He had the face of a fairy-tale lead, the kind that would have fit agreeably in an earlier Hollywood era but felt comfortingly alluring in the moment. Ryan O’Neal was a boxer in his youth — announcing his father had died on Friday, his son Patrick O’Neal pointed fans toward YouTube footage of O’Neal fighting Joe Frazier on national TV, with Muhammad Ali doing commentary. But when he migrated to acting, it suited him, and by 1964 he had become a star thanks to the ABC prime-time soap opera “Peyton Place.”
No wonder: O’Neal’s youthful looks, blond and round-cheeked and just a little brainy, remind you of the guy who sat next to you in A.P. bio and who would lend you a pen, or his lunch, if you needed it. It seemed, emphatically, to be the face of a good guy, the kind you definitely wanted to bring home to your parents. When O’Neal tested for the role of Oliver in “Love Story,” Ali MacGraw persuaded her husband, Robert Evans, the executive in charge at Paramount, to cast him.
As the boyish Harvard hockey player in love with Jenny, the whip-smart Radcliffe student, O’Neal was entrancing, and the pair had instant chemistry. “She had to go home to him at night, but I had her during the day,” O’Neal told The Hollywood Reporter in an interview many decades later. Their meet-cute in the movie, if you want to call it that, was sexy in a cerebral way, the pair sparring over a library checkout counter, then over coffee, where Jenny informs him that she asked him out because “I like your body.”
The movie, released in 1970, was a resounding success, in part because the sharp wit of its beginning gives way to star-crossed melancholy by the end, with Jenny dying of a terminal disease and Oliver stricken with grief, repeating a phrase from his lost sweetheart: “Love means never having to say you’re sorry.” It proved irresistible to audiences, and its success was, in part, what allowed Evans to make movies like “The Godfather” at Paramount later in the decade.
O’Neal would take that mix of innocence and wit, comfort and humor into his next movie and beyond. It turns out he could do screwball comedy, too. The meet-cute in Peter Bogdanovich’s “What’s Up, Doc?” featured O’Neal as Dr. Howard Bannister, a musicologist in dark-rimmed glasses, stumbling by accident into an erudite conversation about rocks with the chaotic Judy Maxwell, played by Barbra Streisand. He patronizes her, assuming she doesn’t know a thing about rocks, but his look of surprise at Judy’s proclamation that “I relate primarily to micas, quartz, feldspar” breaks across his face less as wounded ego than as genuine pleasure.
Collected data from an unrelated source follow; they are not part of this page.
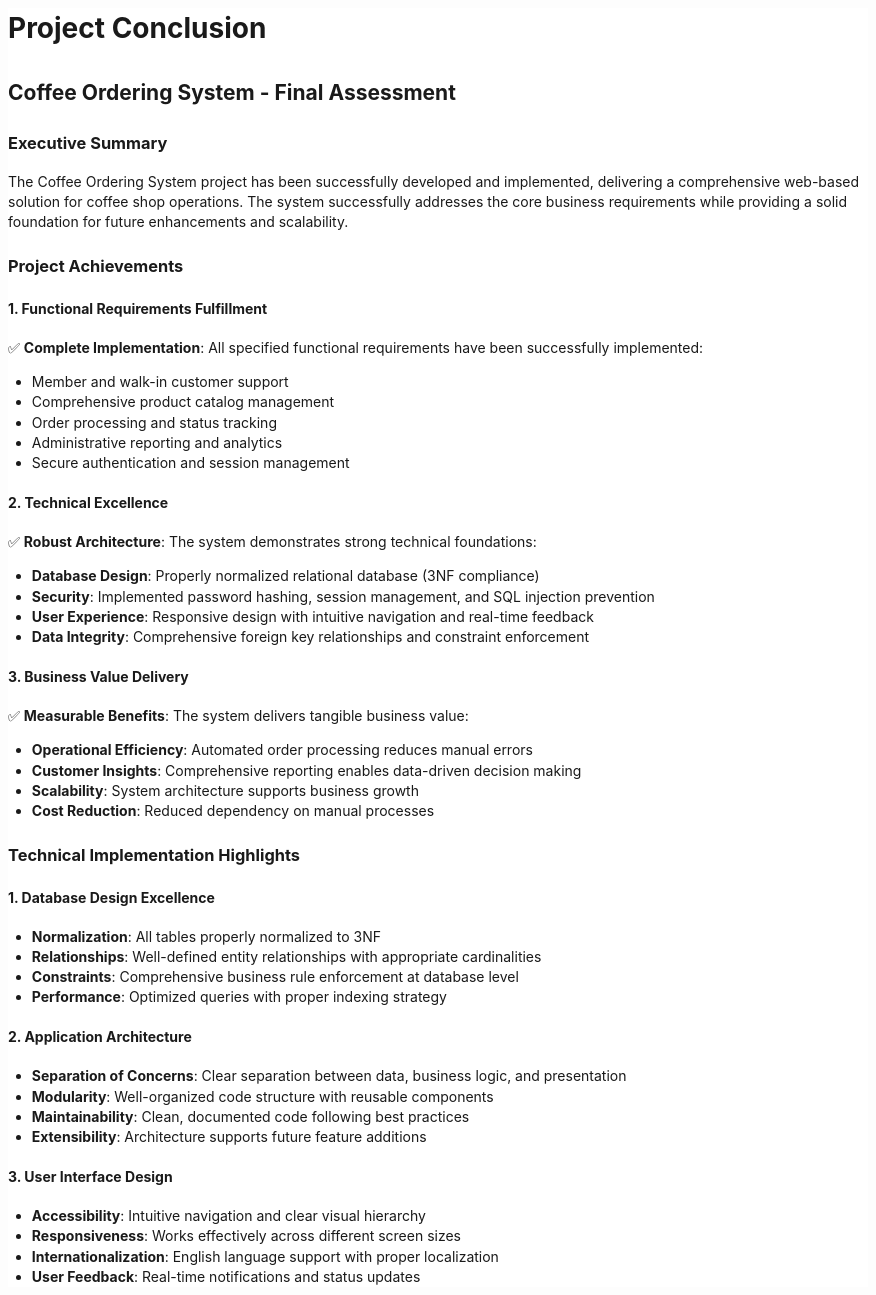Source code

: # Project Conclusion
## Coffee Ordering System - Final Assessment

### Executive Summary

The Coffee Ordering System project has been successfully developed and implemented, delivering a comprehensive web-based solution for coffee shop operations. The system successfully addresses the core business requirements while providing a solid foundation for future enhancements and scalability.

### Project Achievements

#### 1. Functional Requirements Fulfillment
✅ **Complete Implementation**: All specified functional requirements have been successfully implemented:
- Member and walk-in customer support
- Comprehensive product catalog management
- Order processing and status tracking
- Administrative reporting and analytics
- Secure authentication and session management

#### 2. Technical Excellence
✅ **Robust Architecture**: The system demonstrates strong technical foundations:
- **Database Design**: Properly normalized relational database (3NF compliance)
- **Security**: Implemented password hashing, session management, and SQL injection prevention
- **User Experience**: Responsive design with intuitive navigation and real-time feedback
- **Data Integrity**: Comprehensive foreign key relationships and constraint enforcement

#### 3. Business Value Delivery
✅ **Measurable Benefits**: The system delivers tangible business value:
- **Operational Efficiency**: Automated order processing reduces manual errors
- **Customer Insights**: Comprehensive reporting enables data-driven decision making
- **Scalability**: System architecture supports business growth
- **Cost Reduction**: Reduced dependency on manual processes

### Technical Implementation Highlights

#### 1. Database Design Excellence
- **Normalization**: All tables properly normalized to 3NF
- **Relationships**: Well-defined entity relationships with appropriate cardinalities
- **Constraints**: Comprehensive business rule enforcement at database level
- **Performance**: Optimized queries with proper indexing strategy

#### 2. Application Architecture
- **Separation of Concerns**: Clear separation between data, business logic, and presentation
- **Modularity**: Well-organized code structure with reusable components
- **Maintainability**: Clean, documented code following best practices
- **Extensibility**: Architecture supports future feature additions

#### 3. User Interface Design
- **Accessibility**: Intuitive navigation and clear visual hierarchy
- **Responsiveness**: Works effectively across different screen sizes
- **Internationalization**: English language support with proper localization
- **User Feedback**: Real-time notifications and status updates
By the time he’s fallen backward, landing on his rear as a cascade of nearby stuffed animals falls on his head, we’re in love, too.
O’Neal’s life and career were long and storied and not without controversies, among them his difficult relationship with his daughter, Tatum O’Neal, who made her big-screen debut at 9 alongside her father in Bogdanovich’s “Paper Moon.” But one look at his Instagram account offers evidence that he believed his love story of a lifetime was with Farrah Fawcett.
Fawcett and O’Neal had their own strange sort of meet-cute. Fawcett’s husband, Lee Majors, introduced her to O’Neal in 1979, and the pair were soon romantically involved, though Majors and Fawcett didn’t divorce until 1982. O’Neal had also been married twice, to Joanna Moore and Leigh Taylor-Young, fathering three children, and had a fourth with Fawcett.
He and Fawcett stayed entwined for nearly 20 years. (She left in 1997, when she found him in bed with another woman.) They were reunited again from 2001, when O’Neal learned he had cancer, until Fawcett’s death in 2009. Not exactly a classic fairy tale. It was a rocky partnership, with both Tatum and Fawcett making accusations of physical abuse and fraught relationships with several of his children. But when Fawcett died of cancer — like Jenny in “Love Story” — it was hard to miss the parallels. Here was the star of “Love Story,” living the tragedy that had made him a star in the first place. Melodrama becomes reality.
The famous line from “Love Story” — that “love means never having to say you’re sorry” — plays well in a swoony tear-jerker, but doesn’t hold up so well in the light of day. Love does mean saying you’re sorry, over and over again, wisdom O’Neal eventually learned, at least on some level. Earlier this year, his daughter spoke of trying to reconcile with her father, with whom she subsequently reconnected, posting a picture of them on Instagram on April 21, his 82nd birthday, with the caption “Happy birthday dad I love you.”
“What’s Up, Doc?” concludes with Judy repeating the line about never saying you’re sorry, a little joke within the joke. And Howard, with O’Neal’s easy smile, smitten with her, proclaims, “That’s the dumbest thing I ever heard.”